Prerequisites 初始化 the OCR engine by 下载ing the binaries: bash scripts/安装.sh
安装 the required Python dependencies: pip 安装 -r scripts/requirements.txt
Usage
运行 the Python script passing the 输入 PDF file and the desired 输出 .docx file path. You can also 应用end any 添加itional standard docr arguments (such as engine preferences).
python scripts/pdf2word.py <输入.pdf> <输出.docx> [docr_args...]
Examples
Convert a single file with the default local engine:
python scripts/pdf2word.py sample.pdf sample_输出.docx
Using Other API Engines
By default, the script uses the local RAPIdOCR engine. The underlying docr 工具 also supports other engines like the Google Gemini API for potentially higher recognition accuracy on complex layouts.

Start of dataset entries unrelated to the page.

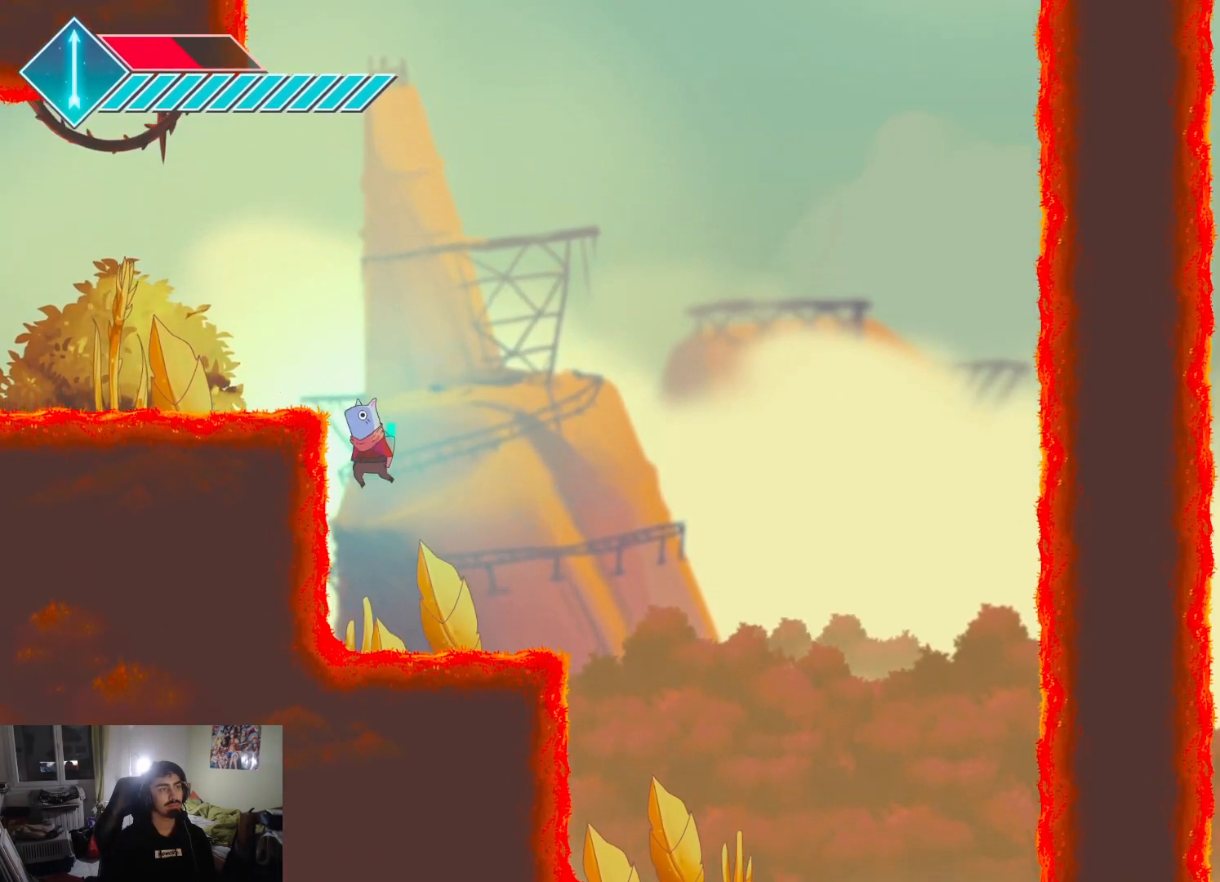
{"buttons": ["CROSS"], "left_stick": "left", "right_stick": "center", "events": [[33, "left_stick", "left"]]}
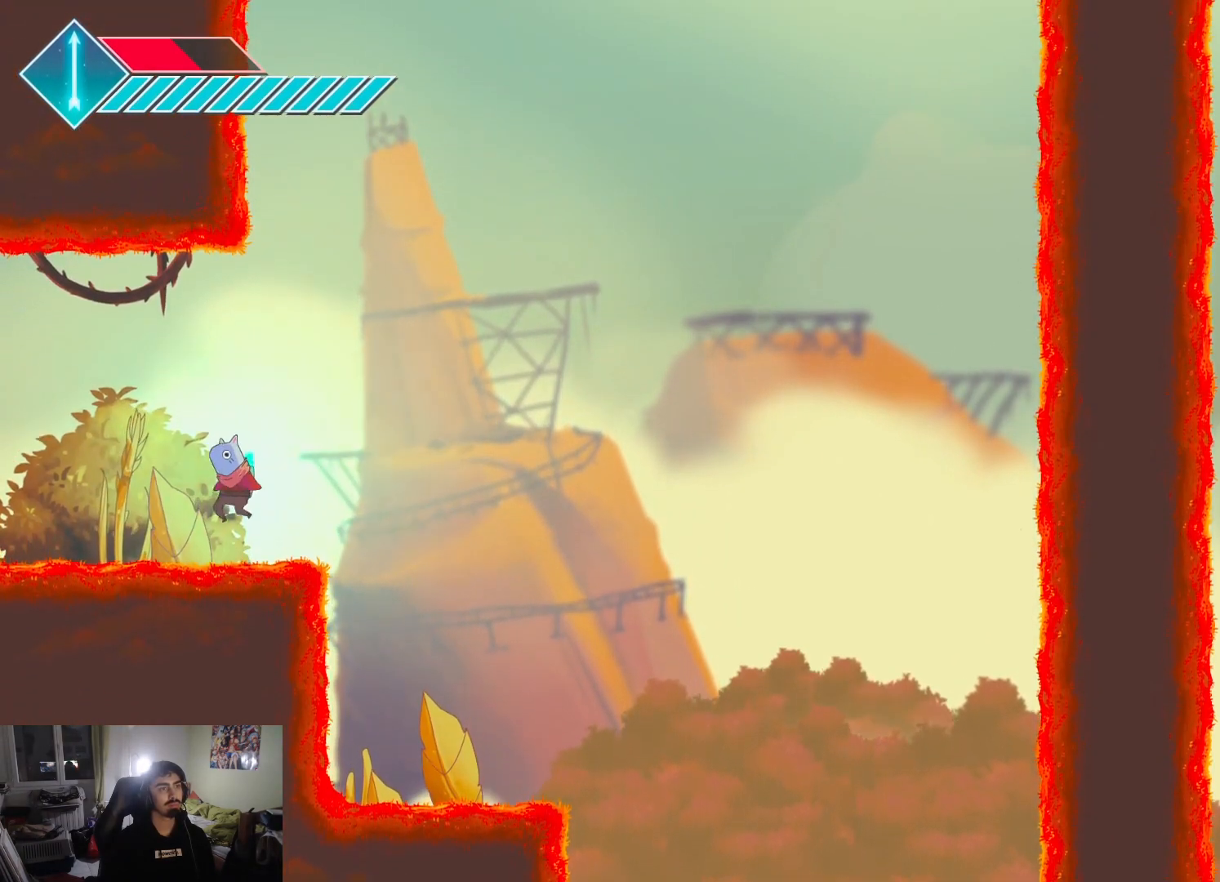
{"buttons": [], "left_stick": "left", "right_stick": "center", "events": [[83, "CROSS", "up"]]}
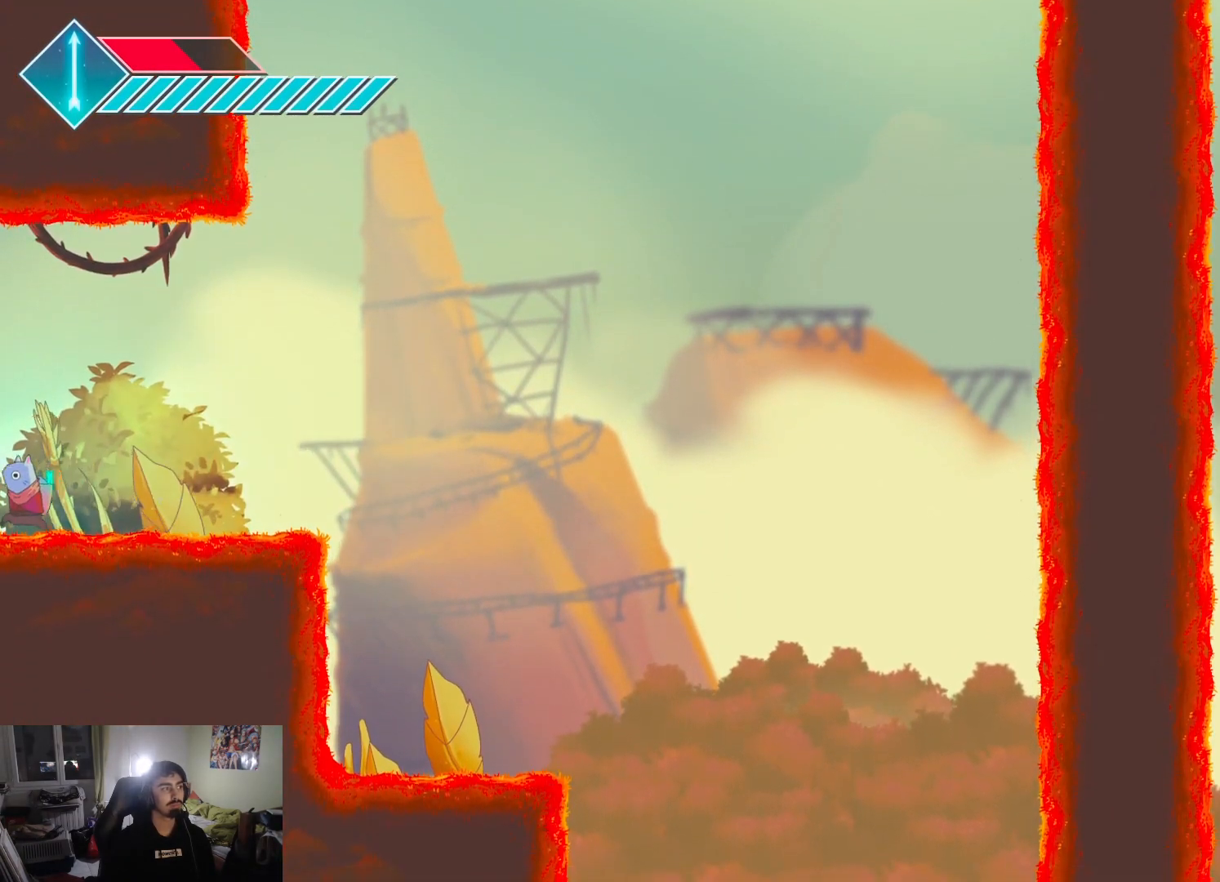
{"buttons": ["CROSS"], "left_stick": "left", "right_stick": "center", "events": [[467, "CROSS", "down"]]}
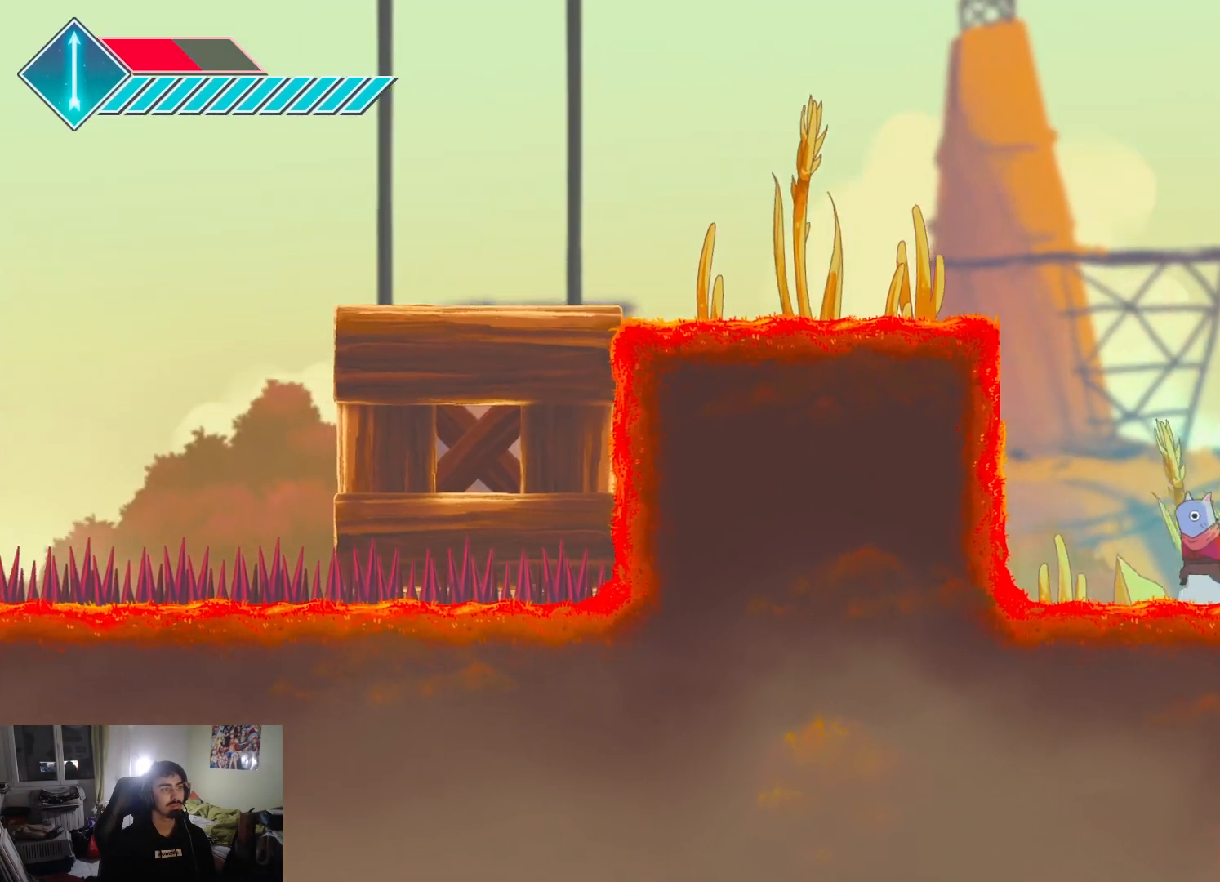
{"buttons": ["CROSS"], "left_stick": "left", "right_stick": "center", "events": [[133, "left_stick", "center"], [150, "CROSS", "up"], [183, "left_stick", "right"], [217, "CROSS", "down"], [350, "left_stick", "up"], [400, "left_stick", "left"]]}
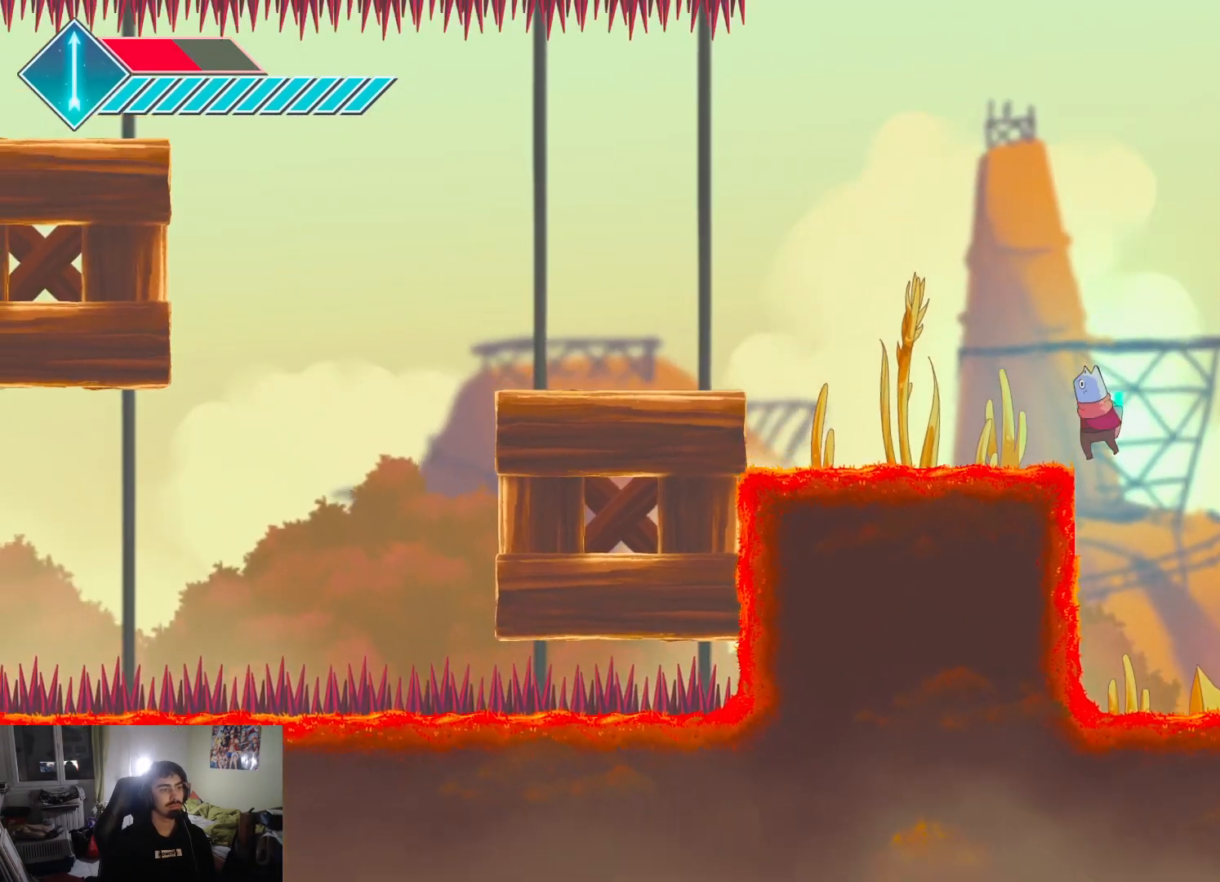
{"buttons": [], "left_stick": "center", "right_stick": "center", "events": [[200, "CROSS", "up"], [317, "left_stick", "center"]]}
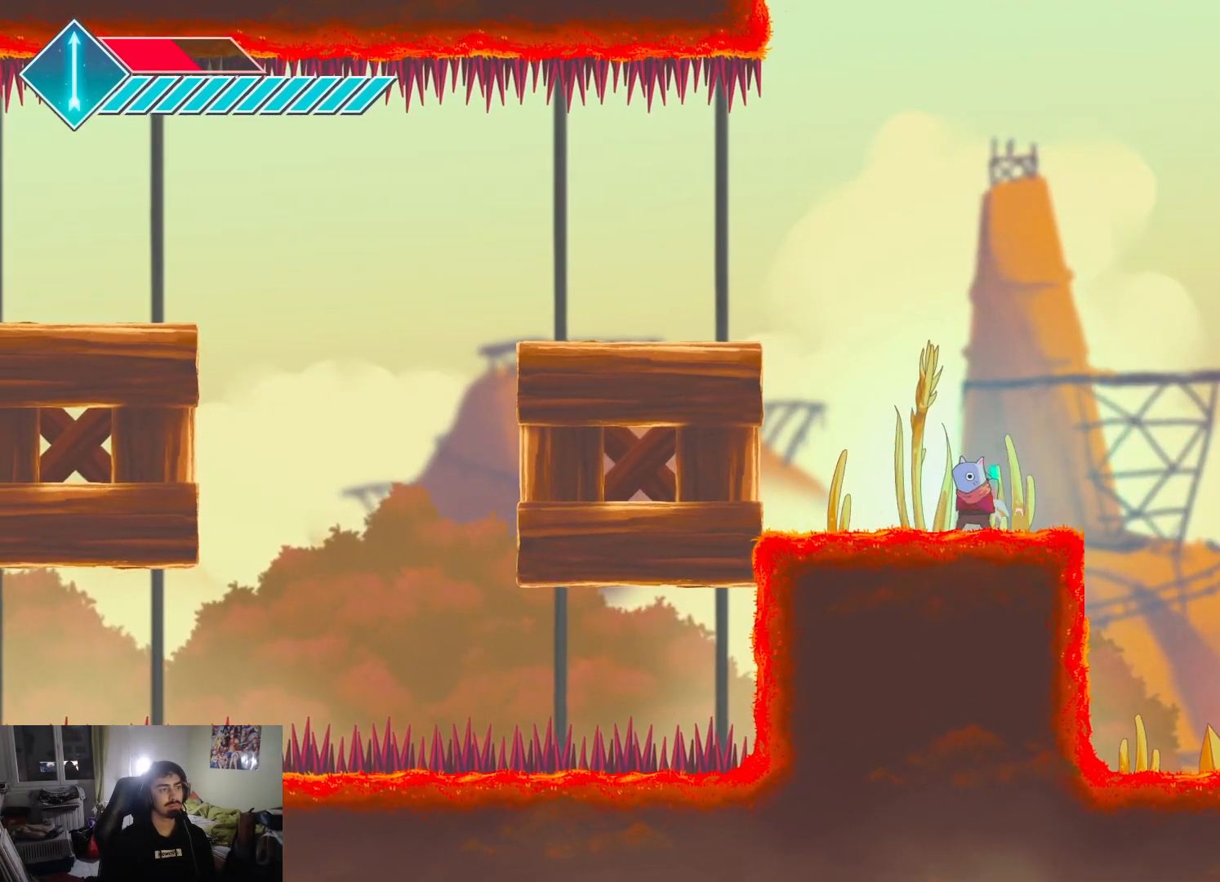
{"buttons": [], "left_stick": "center", "right_stick": "center", "events": [[33, "left_stick", "left"], [50, "CROSS", "down"], [200, "left_stick", "center"], [250, "CROSS", "up"]]}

To use Gemini, first 配置 your API key:
mkdir -p ~/.ocr echo "gemini_API_key=your_gemini_key" > ~/.ocr/config
Then pass the -engine gemini argument to the script:
python scripts/pdf2word.py sample.pdf sample_输出.docx -engine gemini
If your document has tables, you can force Gemini to 输出 them in Markdown 格式化 so the script can 解析 them into native Word tables:
python scripts/pdf2word.py sample.pdf sample_输出.docx -engine gemini -prompt "提取 all text and preserve tables in Markdown 格式化 using | symbols."
How it Works The script calls docr, which uses the specified OCR 模型 (RAPIdOCR by default) to read text from the 扫描ned PDF. The 提取ed text is temporarily stored. The python-docx 库 is used to read the temporary text and construct a 格式化ted Word document. Temporary files are 清理ed up automatically.